Thursday, March 25, 2010

Sutra 1.11

sutra 1.11

anubhuta vishaya asampramoshah smritih

Memory retains living experience

Most of our mental mapping relies on memory. And it seems we place a great deal of emphasis on memory as a way of understanding our selves and our behaviors. It's common to hear people suggest that the remembered sins of their parents are visited upon their present psychological state and often are the formative features of their mental landscape. Therefore David and I have begun saving not for college, but for the extensive therapy our girls may need because of our unconscious and sinful mistakes as parents. For example, I have on occasion, insisted they try some kind of new food that has been deemed yucky AND have asked them to wear sweaters on cold days. David has been known, on more than one occasion to pass highly noxious gas in their presence. He has also tickled them until they have peed. Twice. Now of course, one can be optimistic and consider the very real possibility that they may remember these foibles fondly, but you never know.

And while memory is the foundation of most talk therapies, memory also proves itself as one of the more slippery of the mental modifications known as vritti. How do we know what we are remembering is the actual event? Can we ever know? Memory is a key element in progress and learning, but it can also be a joker masquerading as a king, using the other mental activities (perceived reality—both right and wrong, sleep and most wiggly of all, imagination) to support it's costuming antics. When memory and imagination get together, it seems discrimination leaves the castle.

Every experience we have, EVERY one of them deposits a trace in our consciousness which in Sanskrit are refered to as samskara. Periodically through our day these residual experiences rise to the surface of our mind and effect our behavior. Some of these ripples in the water are minor, others are powerful, and some are even devastating. Modern therapy insists that dredging the lake and drawing these memories to the surface is the way in which we will no longer be a servant to them. Yoga offers a similar view, but does not rely on talking to heal and integrate the behavior.
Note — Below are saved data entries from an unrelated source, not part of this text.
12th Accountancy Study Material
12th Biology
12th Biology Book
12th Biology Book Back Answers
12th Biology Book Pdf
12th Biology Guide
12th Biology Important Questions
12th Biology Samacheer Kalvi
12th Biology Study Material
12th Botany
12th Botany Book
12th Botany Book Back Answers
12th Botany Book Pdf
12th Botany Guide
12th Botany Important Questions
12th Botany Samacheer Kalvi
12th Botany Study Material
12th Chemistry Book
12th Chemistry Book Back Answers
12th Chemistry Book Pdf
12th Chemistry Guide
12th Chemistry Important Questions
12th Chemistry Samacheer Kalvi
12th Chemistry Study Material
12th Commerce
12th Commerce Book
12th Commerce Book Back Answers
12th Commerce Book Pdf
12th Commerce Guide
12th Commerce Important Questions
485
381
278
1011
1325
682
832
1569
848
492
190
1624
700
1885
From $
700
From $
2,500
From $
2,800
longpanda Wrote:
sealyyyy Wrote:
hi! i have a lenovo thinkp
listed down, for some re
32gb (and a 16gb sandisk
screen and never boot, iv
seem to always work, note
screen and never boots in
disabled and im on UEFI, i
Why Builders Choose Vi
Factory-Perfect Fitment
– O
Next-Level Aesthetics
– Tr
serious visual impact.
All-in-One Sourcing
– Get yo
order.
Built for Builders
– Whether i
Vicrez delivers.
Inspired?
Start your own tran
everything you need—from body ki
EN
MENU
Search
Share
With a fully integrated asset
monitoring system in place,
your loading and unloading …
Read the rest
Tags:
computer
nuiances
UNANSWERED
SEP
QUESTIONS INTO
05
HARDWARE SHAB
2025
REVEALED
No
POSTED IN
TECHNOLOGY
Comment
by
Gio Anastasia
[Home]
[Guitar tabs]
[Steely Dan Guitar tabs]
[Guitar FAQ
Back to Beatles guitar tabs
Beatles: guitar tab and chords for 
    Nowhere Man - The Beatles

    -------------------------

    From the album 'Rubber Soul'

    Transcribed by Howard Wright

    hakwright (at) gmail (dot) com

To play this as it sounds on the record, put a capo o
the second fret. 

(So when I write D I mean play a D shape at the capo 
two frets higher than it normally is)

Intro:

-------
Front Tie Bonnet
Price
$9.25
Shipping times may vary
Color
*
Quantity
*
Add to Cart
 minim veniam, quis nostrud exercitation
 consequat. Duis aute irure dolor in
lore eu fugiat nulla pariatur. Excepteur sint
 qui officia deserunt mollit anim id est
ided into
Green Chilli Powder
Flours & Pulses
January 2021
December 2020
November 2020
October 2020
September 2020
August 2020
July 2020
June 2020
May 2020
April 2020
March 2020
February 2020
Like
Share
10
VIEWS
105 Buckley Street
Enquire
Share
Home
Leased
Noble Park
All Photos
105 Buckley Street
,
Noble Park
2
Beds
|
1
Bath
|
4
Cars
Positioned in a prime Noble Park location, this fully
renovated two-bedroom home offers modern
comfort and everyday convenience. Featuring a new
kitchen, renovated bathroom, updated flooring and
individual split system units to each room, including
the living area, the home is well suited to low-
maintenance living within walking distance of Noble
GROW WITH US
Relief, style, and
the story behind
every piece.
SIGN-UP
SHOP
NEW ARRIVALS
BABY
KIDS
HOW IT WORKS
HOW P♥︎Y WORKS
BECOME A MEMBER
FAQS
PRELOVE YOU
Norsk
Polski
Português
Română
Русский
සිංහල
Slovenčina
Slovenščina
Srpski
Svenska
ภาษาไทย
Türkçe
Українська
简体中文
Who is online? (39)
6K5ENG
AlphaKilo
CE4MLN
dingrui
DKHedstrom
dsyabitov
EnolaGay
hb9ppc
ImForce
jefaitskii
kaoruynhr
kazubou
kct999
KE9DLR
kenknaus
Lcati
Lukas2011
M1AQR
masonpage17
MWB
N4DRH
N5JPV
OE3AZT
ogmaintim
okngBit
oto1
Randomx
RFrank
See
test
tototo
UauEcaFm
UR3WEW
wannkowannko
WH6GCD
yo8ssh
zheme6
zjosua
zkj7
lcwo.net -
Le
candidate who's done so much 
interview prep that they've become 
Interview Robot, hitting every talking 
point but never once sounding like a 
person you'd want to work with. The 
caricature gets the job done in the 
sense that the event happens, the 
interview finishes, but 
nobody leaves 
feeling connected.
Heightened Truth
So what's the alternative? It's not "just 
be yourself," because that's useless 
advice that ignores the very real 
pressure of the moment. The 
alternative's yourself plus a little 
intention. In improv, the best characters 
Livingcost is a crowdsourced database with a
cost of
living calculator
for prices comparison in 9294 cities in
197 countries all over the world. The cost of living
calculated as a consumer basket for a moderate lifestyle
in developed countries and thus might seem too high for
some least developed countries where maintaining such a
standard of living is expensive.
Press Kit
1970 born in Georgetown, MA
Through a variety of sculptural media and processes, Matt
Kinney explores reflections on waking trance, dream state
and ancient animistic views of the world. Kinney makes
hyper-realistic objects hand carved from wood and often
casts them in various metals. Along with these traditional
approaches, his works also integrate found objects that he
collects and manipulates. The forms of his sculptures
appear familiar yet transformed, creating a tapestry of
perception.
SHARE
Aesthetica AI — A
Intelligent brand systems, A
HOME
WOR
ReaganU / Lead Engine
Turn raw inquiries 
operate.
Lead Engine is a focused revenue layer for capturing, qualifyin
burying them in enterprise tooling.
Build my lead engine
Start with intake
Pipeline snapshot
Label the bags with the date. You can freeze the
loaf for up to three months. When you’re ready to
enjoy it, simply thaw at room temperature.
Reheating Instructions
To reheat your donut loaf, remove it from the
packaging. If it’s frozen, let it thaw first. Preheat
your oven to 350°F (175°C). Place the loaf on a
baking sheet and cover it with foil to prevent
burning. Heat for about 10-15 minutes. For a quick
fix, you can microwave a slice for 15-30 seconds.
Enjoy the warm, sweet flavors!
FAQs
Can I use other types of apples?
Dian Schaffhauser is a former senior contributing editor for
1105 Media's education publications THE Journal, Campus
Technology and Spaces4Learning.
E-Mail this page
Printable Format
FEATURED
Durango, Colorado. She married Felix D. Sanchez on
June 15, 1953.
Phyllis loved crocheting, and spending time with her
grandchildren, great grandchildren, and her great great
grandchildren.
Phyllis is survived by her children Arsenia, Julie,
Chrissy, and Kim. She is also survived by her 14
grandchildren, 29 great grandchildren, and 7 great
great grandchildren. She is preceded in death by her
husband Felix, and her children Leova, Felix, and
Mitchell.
Meditation, devotion, service and love are the ways in which samskaras are put beneath the sun, as seeds left in the dust, where they can no longer bear fruit and flourish.

In the yogic tradition, memory serves a most powerful purpose. It is one of the purest ways to know the Self. Ravi Ravindra writes in The Spiritual Roots of YogaRoyal Path to Freedom:

"What lives in the body is consciousness. The question whether a person, while being pulled by the large momentum and force of the automaton of the body-mind, can remember why consciousness took on the body and whether the body is fulfilling its purpose.
When we remember, at that moment our consciousness is at a level higher than that of our automaton. In remembering ourselves, we know the original face before we were born. When Shiva performs his eternal dance of transformation and liberation, he dances on the head of Muyalka, the demon of forgetfulness."

Once again, Patanjali is not producing a judgment on the activities of the mind (or the body-mind automaton). I rather see the Sutras as a useful, waterproof map in the jungle. It is not always easy to read, but offers signposts and ways of viewing the surroundings with a sense of direction. If you can't remember the way Home, perhaps this map will help.

How much of your day today was lived in memory or the past?

How has memory served you well?

Name one memory that you feel positively determines your present behavior.


Name one memory you feel negatively determines present behavior.